Manchmal gleite ich in eine Leere. Wenn ich mich lange angestrengt habe, setzt mein Hirn plötzlich aus. In der warmen Jahreszeit gibt es dann nichts Erholsameres und Inspirierenderes als vor das schiefe Eck am Claraplatz zu sitzen und bei einem Bier die Welt anzustaunen. Was da vorbei schlendert und vorbei hastet, vorbei schleicht, lümmelt, latscht, ärschelt, trampelt, stolziert und quietscht (Tram!), lässt das Adrenalin wie nach einem Staudammbruch im Hochgebirge durch die Blutbahnen rauschen. Und an den grossen Publikumsmessen, wenn die teuren Herren mit ihren stöckelnden Damen von Norden her ins Bild treten, legt die Show noch einen Zacken zu. Dann ist ein Stuhl vor dem schiefen Eck ein Logenplatz im Welttheater.
Wenn Sommer und Herbst gegangen und der Winter gekommen ist, wird das schiefe Eck zur guten Stube.
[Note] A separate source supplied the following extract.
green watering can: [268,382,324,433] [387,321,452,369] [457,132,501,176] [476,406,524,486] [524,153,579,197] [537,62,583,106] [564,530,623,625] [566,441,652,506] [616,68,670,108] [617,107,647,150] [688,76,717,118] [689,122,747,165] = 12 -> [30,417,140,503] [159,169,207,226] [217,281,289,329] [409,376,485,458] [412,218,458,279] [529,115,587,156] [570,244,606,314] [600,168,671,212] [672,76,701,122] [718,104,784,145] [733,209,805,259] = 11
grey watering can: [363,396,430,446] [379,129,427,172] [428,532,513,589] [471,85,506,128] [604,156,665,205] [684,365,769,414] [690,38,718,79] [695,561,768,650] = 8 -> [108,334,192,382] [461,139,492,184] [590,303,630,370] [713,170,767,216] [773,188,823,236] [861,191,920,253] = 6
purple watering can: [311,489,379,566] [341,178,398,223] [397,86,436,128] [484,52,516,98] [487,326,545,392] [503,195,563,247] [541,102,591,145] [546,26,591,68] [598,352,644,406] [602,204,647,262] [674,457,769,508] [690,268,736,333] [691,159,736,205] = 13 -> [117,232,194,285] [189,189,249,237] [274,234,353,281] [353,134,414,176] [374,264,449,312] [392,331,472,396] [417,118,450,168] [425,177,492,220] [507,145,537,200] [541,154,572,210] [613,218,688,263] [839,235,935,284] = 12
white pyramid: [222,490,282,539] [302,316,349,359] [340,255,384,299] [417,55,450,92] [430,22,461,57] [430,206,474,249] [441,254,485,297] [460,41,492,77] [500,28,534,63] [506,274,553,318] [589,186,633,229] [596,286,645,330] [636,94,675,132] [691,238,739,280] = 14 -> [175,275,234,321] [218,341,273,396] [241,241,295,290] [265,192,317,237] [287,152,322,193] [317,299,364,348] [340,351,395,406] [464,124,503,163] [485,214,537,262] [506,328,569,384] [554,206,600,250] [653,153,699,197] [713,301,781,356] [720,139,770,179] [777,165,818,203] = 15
Die Weihnachtsdekoration verwandelt dann alles in ein Märchenland. Nach zwei oder drei Kaffi fertig weiss man: Es existiert halt doch, das Christkind. Während des Jahres mag ja ab und zu mal bei irgend einem mehläugigen Schlumpf der Platzhirschwahn ausbrechen und sich in einem wilden Gebrüll äussern, aber am Heiligen Abend herrscht Frieden im schiefen Eck. Wenn einer spürt, dass sein Nachbar nichts trinkt, weil er kein Geld hat, lädt er ihn vielleicht zu einem Einerli Kalterer ein (Fr.1.80). Und Rosa, die grosse Seele hinter dem Tresen, die bei der Verteilung des Charmes eine Extrakelle voll zugeteilt bekommen hat, lässt mit ihrem Lächeln alle spüren, dass sie willkommen sind, alle, nicht nur die Verlierer, sondern auch die sogenannten Gewinner, die vielleicht die wahren Verlierer sind.
Seit rund hundert Jahren gibt es diesen Ort. 365 Tage im Jahr. Hoffentlich ist das erst der Anfang.
René Schweizer, Lachforscher und Schauspieler.